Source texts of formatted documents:
[Start of section]
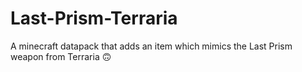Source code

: # Last-Prism-Terraria
A minecraft datapack that adds an item which mimics the Last Prism weapon from Terraria 🙃

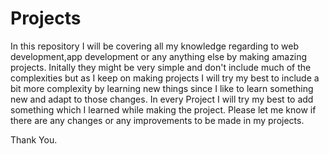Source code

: # Projects
In this repository I will be covering all my knowledge regarding to web development,app development or any anything else by making amazing projects. Initally they might be very simple and don't include much of the complexities but as I keep on making projects I will try my best to include a bit more complexity by learning new things since I like to learn something new and adapt to those changes. In every Project I will try my best to add something which I learned while making the project. Please let me know if there are any changes or any improvements to be made in my projects.

Thank You.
[End of section]
Task directions: Can you write out the lines of all the items above word for word, leaving out the pictures?

Output for this task:
Source code

: # Last-Prism-Terraria
A minecraft datapack that adds an item which mimics the Last Prism weapon from Terraria 🙃

Source code

: # Projects
In this repository I will be covering all my knowledge regarding to web development,app development or any anything else by making amazing projects. Initally they might be very simple and don't include much of the complexities but as I keep on making projects I will try my best to include a bit more complexity by learning new things since I like to learn something new and adapt to those changes. In every Project I will try my best to add something which I learned while making the project. Please let me know if there are any changes or any improvements to be made in my projects.

Thank You.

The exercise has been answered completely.